Table 4 Computational time of Deep-RBPPred running in Centos with Intel(R) Xeon(R) CPU E5-2620 v2 @ 2.10 GHz and GeForce GTX 1080Ti.

RBPs estimation in the 139 reviewed proteomes

Deep-RBPPred is applied to estimate the RBPs in 139 reviewed proteomes for 109 bacteria and 30 eukaryote species. There are two problems in the Uniprot proteome dataset. Firstly, reviewed and un-reviewed sequences are both included in the Uniprot. The un-reviewed sequence may not be a real protein. So, the reviewed proteomes are used in the prediction. The second problem is that almost all reviewed proteomes are incomplete. For example, truepera radiovictrix (proteome id: UP000000379) only contained one reviewed sequence. These two problems can result in a bias prediction. In order to select some appropriate proteomes, we filter the proteomes with the number of sequences. For eukaryote species, the amount is set to 1/10 of S. cerevisiae. For bacteria, the number is set to 1/10 of E. coli. Finally, we filter out 109 bacteria and 30 eukaryote proteomes from all the bacteria and eukaryote proteomes.

The results of prediction are shown in Fig. 6. The balance model predicts more RBPs than the imbalance model in bacteria and eukaryote. For the predicting results with the balance model and imbalance model, we found an interesting phenomenon that the rate of RBPs in eukaryotes proteome is higher than bacteria. This result implies RBPs may function in more complex cellular processes in eukaryotes. For the human proteome, we estimate 14,744 RBPs with the imbalance model.

Figure 6
figure 6

The RBPs rate estimation of Deep-RBPPred in the reviewed eukaryota and bacteria proteomes from uniprot. Total 109 bacteria and 30 eukaryote proteome are kept due to the limitation of sequence amount in the proteome (1/10 of yeast for eukaryote and 1/10 of E. coli for bacteria). The labels ‘Eukaryote-balance’ stands for that the eukaryotes proteome is predicted by the balance model.

Discussion

In this study, we develop two RBPs predicting models (the balance and imbalance model) based on CNN which only need hydrophobicity, normalized van der waals volume, polarity and polarizability, charge and polarity of side chain of protein sequence. Comparing with SVM models, we show that the CNN-based model performs better than SVM-based model. In comparing the balance and imbalance model, both the CNN-based and SVM-based classification show a preference for the major class. The result from the testing dataset shows that our deep learning models perform as good as RBPPred which is the best model so far. More importantly, Deep-RBPPred needs fewer features than RBPPred. Deep-RBPPred was then applied to estimate RBPs in 139 reviewed proteomes from the Uniprot dataset. The result shows that the RBPs rate in the bacteria is smaller than the eukaryote proteome. Deep-RBPPred-imbalance predicts 14,744 RBPs for the whole reviewed human proteomes. This number is almost 10-fold more than the number of the RBPs identified by high through experiments. This may be caused by these high throughput experimental limitations. For example, “Interactome Capture” only identifies the RBPs which bind to mRNA2. It may lose the RBPs binding to the non-coding RNA.

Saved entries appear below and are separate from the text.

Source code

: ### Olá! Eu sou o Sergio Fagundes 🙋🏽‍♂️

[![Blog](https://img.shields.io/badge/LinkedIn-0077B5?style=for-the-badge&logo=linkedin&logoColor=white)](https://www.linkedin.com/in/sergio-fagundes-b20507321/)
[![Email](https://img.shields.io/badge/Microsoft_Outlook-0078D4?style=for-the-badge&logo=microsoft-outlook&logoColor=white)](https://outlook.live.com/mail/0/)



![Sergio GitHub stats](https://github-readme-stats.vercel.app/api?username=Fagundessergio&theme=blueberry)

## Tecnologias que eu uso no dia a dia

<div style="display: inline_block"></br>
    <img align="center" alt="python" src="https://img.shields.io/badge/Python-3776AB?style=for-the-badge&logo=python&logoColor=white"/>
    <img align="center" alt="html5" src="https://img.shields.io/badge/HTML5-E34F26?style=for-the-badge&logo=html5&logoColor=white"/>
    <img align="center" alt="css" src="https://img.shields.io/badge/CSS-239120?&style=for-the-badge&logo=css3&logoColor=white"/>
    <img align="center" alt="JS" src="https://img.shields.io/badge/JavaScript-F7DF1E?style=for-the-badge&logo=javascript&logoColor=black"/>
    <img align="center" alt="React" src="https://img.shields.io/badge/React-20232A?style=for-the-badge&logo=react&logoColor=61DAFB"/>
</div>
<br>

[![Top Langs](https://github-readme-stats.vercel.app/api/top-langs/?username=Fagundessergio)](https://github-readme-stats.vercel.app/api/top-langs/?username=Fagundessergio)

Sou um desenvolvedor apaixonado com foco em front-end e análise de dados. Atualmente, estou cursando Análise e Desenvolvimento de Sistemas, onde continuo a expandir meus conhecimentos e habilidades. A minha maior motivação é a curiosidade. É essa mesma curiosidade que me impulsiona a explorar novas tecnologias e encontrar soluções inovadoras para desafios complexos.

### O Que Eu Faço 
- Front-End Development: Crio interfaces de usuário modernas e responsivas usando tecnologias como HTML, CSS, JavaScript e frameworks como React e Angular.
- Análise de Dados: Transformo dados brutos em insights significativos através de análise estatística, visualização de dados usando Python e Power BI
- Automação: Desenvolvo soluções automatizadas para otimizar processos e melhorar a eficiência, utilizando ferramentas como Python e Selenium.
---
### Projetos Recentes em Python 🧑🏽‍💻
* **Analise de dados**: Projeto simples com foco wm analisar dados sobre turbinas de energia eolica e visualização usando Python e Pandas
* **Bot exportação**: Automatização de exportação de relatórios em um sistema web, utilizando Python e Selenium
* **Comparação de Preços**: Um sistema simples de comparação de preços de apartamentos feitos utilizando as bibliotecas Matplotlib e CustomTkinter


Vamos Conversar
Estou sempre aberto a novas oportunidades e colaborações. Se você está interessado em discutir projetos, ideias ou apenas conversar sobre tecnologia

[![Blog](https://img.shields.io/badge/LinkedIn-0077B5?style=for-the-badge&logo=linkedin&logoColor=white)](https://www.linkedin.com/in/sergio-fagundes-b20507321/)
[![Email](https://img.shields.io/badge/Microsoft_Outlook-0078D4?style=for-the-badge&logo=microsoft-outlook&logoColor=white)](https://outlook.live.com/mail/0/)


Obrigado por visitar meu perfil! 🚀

In general, deep learning methods are applied in a large-scale data. A classic application of CNN-based methods is to classify the image. In this application, data augmentation approaches are used to enlarge the number of samples. And a large dataset may reduce the risk of deep learning model in overfitting. In Deep-RBPPred, we remove the redundant sequences as other researches have done. The process can be regarded as the opposite of data augmentation process in image recognition. In addition, L2 regularization and dropout layer43 are added to avoid overfitting in the architecture of our deep learning. The process of 10-cross validation (Fig. 3) shows the MCC is almost no longer increases after 100th epoch. The process of training (Fig. 4) also shows the training/testing loss does not change too much round 0.2/0.14. These phenomena imply Deep-RBPPred is not overfitting. The real number of RBPs is still unknown and new RBPs are discovered as time goes by. Our prediction may benefit the RBP community.